Judge of Appeal Edwin Cameron, who is openly gay and openly HIV-positive, wrote that the definition of marriage must be rewritten to read, 'Marriage is the union of two persons to the exclusion of all others for life.'
The Supreme Court's 4-1 ruling has immediate effect on the definition of marriage but several marriage-related laws still need to be changed. Gay activists said they will file legal actions to speed up that process.
'We have to go ahead with legal action to fix up those somewhat more minor legal problems and we foresee that within the next 12 months or so, same-sex couples will indeed be married,' said Evert Knoesen of the Lesbian and Gay Equality Project.
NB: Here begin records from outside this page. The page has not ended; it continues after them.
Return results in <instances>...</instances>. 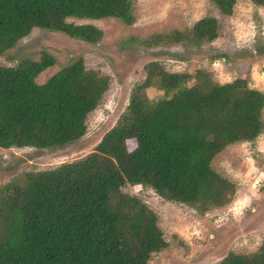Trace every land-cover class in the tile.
<instances>
[{
    "label": "trees",
    "instance_id": "obj_1",
    "mask_svg": "<svg viewBox=\"0 0 264 264\" xmlns=\"http://www.w3.org/2000/svg\"><path fill=\"white\" fill-rule=\"evenodd\" d=\"M250 1L264 7V0ZM211 2L223 16L233 15L236 0ZM134 12L135 0H0V56L34 29L97 44L100 29L69 19L131 23ZM219 32L218 20L205 17L152 45L201 48ZM49 66V61L0 66V148L52 149L86 135L87 118L110 79L79 59L37 84V75ZM145 73L94 153L25 173L0 189V264H149L169 245L157 214L124 194L126 185L149 188L199 215L231 202L235 184L212 165L229 146L253 143L264 133V92L243 78L219 84L207 71L170 73L157 62ZM147 90L163 96L151 100ZM129 140L139 147L129 152ZM217 264H264V241L253 254L229 253Z\"/></svg>",
    "mask_w": 264,
    "mask_h": 264
},
{
    "label": "rangeland",
    "instance_id": "obj_2",
    "mask_svg": "<svg viewBox=\"0 0 264 264\" xmlns=\"http://www.w3.org/2000/svg\"><path fill=\"white\" fill-rule=\"evenodd\" d=\"M134 16L131 23L118 19H69L76 25L100 29L102 39L97 44L34 29L0 56L3 67H16L22 61L33 65L49 61L50 66L35 79L40 85L79 59L87 70L110 79L101 103L87 118L86 135L81 140L52 149L0 148V189L25 173L52 170L94 153L103 137L116 126L132 90L144 81L145 68L152 62L170 73L204 70L219 84L243 78L251 88L264 92V51L258 53L264 47V7L250 0H236L233 15L226 17L211 0H135ZM205 17L219 22L220 37L212 44L201 48L152 45L159 43L160 38L167 42V34L173 31L190 30ZM214 55L225 58L214 61ZM239 68L246 70L240 73ZM147 95L157 100L163 92L147 90ZM126 144L129 152L139 147L137 140ZM212 166L235 184L236 193L227 206L205 215L167 202L149 188H122L124 194L140 198L157 214L169 245L153 254L149 264H217L229 253L248 255L259 250L264 241V133L253 143L229 146Z\"/></svg>",
    "mask_w": 264,
    "mask_h": 264
},
{
    "label": "water",
    "instance_id": "obj_3",
    "mask_svg": "<svg viewBox=\"0 0 264 264\" xmlns=\"http://www.w3.org/2000/svg\"><path fill=\"white\" fill-rule=\"evenodd\" d=\"M245 70H246V68H239V69H238V72H240V73H244Z\"/></svg>",
    "mask_w": 264,
    "mask_h": 264
},
{
    "label": "crops",
    "instance_id": "obj_4",
    "mask_svg": "<svg viewBox=\"0 0 264 264\" xmlns=\"http://www.w3.org/2000/svg\"><path fill=\"white\" fill-rule=\"evenodd\" d=\"M221 78H222V76H221Z\"/></svg>",
    "mask_w": 264,
    "mask_h": 264
}]
</instances>
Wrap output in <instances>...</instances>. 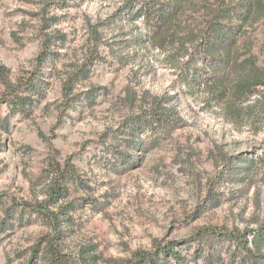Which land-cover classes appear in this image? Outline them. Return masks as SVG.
Returning <instances> with one entry per match:
<instances>
[{"label": "rangeland", "instance_id": "1", "mask_svg": "<svg viewBox=\"0 0 264 264\" xmlns=\"http://www.w3.org/2000/svg\"><path fill=\"white\" fill-rule=\"evenodd\" d=\"M130 1L0 0V65L10 83L33 79L40 90L8 121L0 101V264H49L51 250L58 264H127L203 228L245 231L264 221V97L241 118L226 109L252 105L264 89L222 100L184 78L190 66L215 73L197 47L217 0H183L163 39L141 18L118 17ZM242 29L232 56L264 68V17L253 14ZM45 38L50 54L40 61ZM240 71L225 69L228 88ZM156 99L177 123L166 135L140 133L133 148L127 124ZM118 155L130 161L117 165ZM224 156L261 160L247 181L232 182ZM60 171L66 190L52 203ZM197 248H182L183 264H203ZM217 248L222 264H242L229 242Z\"/></svg>", "mask_w": 264, "mask_h": 264}, {"label": "trees", "instance_id": "2", "mask_svg": "<svg viewBox=\"0 0 264 264\" xmlns=\"http://www.w3.org/2000/svg\"><path fill=\"white\" fill-rule=\"evenodd\" d=\"M182 1L131 0L130 4L120 9L117 15L119 18L128 17L131 21L141 18L156 36L163 39L168 34L169 27L173 24ZM217 3L211 18L203 26V30L200 33V43L197 47L199 57L206 61L203 66L210 68L215 73L208 79V73L205 68H201L199 71H191L192 67L190 66L185 70L184 78L190 87L196 83L201 84V82L211 86L212 90L222 100L226 99V97L230 100L229 96H232L236 101L244 98L249 99L259 91V88L264 89V68L257 65L253 60H239L232 55L235 51L237 40L243 33L242 26L250 20L253 14H259L264 17V0H217ZM96 31L94 29L92 32L96 33ZM44 41L43 49L38 57L40 61L45 60L50 54L48 44L50 38H45ZM228 67L242 70L237 80L229 88L224 82L225 77L221 76ZM5 72V67L0 65V79L5 87L4 92L0 94V101H4L10 106L9 113L5 118L8 121L10 117L18 112H27L34 103V95L39 94L40 90L37 82L33 81V79L23 80L15 84L10 83ZM70 78H73V75H70L68 81ZM22 92L25 94L21 95L20 93ZM62 92L66 100L72 101L73 96H70L72 90L69 89L67 84L63 87ZM261 97L264 96H260L252 105L245 106L246 108L234 103V101H229L226 109L235 118H241L240 113L245 115L244 110L248 109V107L256 106L260 102ZM161 102L160 99H156L150 112L130 118L127 124V131L130 138H132L133 148L136 147L134 138L138 137L140 133L146 130H154L157 136L166 135L175 127L177 121L170 117L173 113L169 110L167 112L168 116L164 114L163 112L166 108L161 106ZM130 158V155H118L115 162L117 165L118 162L122 164L130 161ZM260 160V156L256 161L252 156L235 158L224 156L223 163L227 164L228 169H230L232 182L238 180L241 182L247 181L251 177L253 168L257 166ZM64 173L65 171L59 172L58 178L55 179L56 185L53 184L54 180L52 181L54 187L52 186L48 191V200L52 203H56L64 195L66 190L62 179ZM67 173L65 181L75 177L73 168ZM33 210L39 217L47 221L55 217L54 214L52 215L46 209L34 208ZM249 236L250 239H248ZM191 242L198 244L194 258L202 259L203 264H222L221 251L217 248V245L226 242H229L230 245L235 246L238 250L237 255L242 264H264V221L258 223L256 228H247L245 231L238 229L221 231L211 227L203 228L188 240H173L167 242L161 248H156L153 252H139L127 264H167V257H171L175 262L183 264L187 260L181 250ZM34 251L32 257L38 255L37 247L34 248ZM47 261L49 264H58L59 258L56 252L53 250L49 251Z\"/></svg>", "mask_w": 264, "mask_h": 264}]
</instances>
Full same-sex marriage is legal in Belgium, the Netherlands, six Canadian provinces, one Canadian territory, and the U.S. state of Massachusetts.
Nigerian couple
may be stoned
A Nigerian man is in custody and his rumored male lover is on the lam after Muslim youth reportedly forced the first man to confess to 'homosexualism,' the Vanguard newspaper reported Nov. 28.
A Shariah court in Keffi issued a bench warrant for construction-company supervisor Michael Ifediora Nwokomah after businessman Mallam Abdullahi Ibrahim allegedly acknowledged that the couple has been having sex 'for some time,' the newspaper said.
The Vanguard said Ibrahim confessed after the youths 'almost lynched' him. The local district head intervened to halt the lynching and turned Ibrahim over to police.
Nwokomah was at work and went into hiding when he heard what had happened, the report said.
Trial will be delayed until the two men can be tried together, the paper said. Punishment is death by stoning.